The most ironic scene is this: to curb Chinese manufacturing, the US once imposed a 104% tariff on Chinese transformers, pushing the unit price from over $3,000 to nearly $6,800. But just a year or two later, faced with frequent power outages and widespread delays in data center construction, they had to reluctantly introduce various “tariff exemption” policies.

On the surface, they still pretend to hold firm, but their actions tell the truth. In 2025, China’s transformer exports skyrocketed to 64.6 billion RMB, with an average export price of 205,000 RMB per unit. Exports to Europe surged by 138%. Even wealthy buyers like Saudi Arabia signed large orders worth 16.4 billion RMB.

Orders are already scheduled into 2029, and many companies’ order volumes have doubled or tripled.

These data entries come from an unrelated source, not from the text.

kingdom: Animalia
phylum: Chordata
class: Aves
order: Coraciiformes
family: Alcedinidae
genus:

Some European clients, eager to jump the queue, even requested a 20% premium. This isn’t just doing business; it’s a demonstration of a fundamental industrial logic: controlling basic manufacturing means controlling the discourse.

The Surprising Contrast: Why Can’t Europe Match China’s Prices?

Why can’t Europe and America quickly make up their capacity shortfalls? Essentially, their “moving away from real industry” policies over the years have hollowed out their manufacturing base. They are too accustomed to outsourcing basic industries, focusing only on finance, design, and branding. When it comes to mobilizing actual production capacity, they find that their domestic industrial workers, supply chains, and manufacturing facilities have long been depleted.

In contrast, China’s entire chain—from raw material procurement, intermediate processing, to final assembly—remains domestically rooted. A single command can mobilize capacity swiftly. This is not only a cost advantage but also a fundamental edge in time and efficiency.

As the world scrambles for Chinese transformers, this seemingly insignificant industrial device tells a profound story: the importance of a complete industrial chain, the strength of foundational manufacturing, and the strategic position of seemingly “low-end” industries in global competition. Truly a once-in-a-lifetime sight—this year’s most hard currency is an iron box.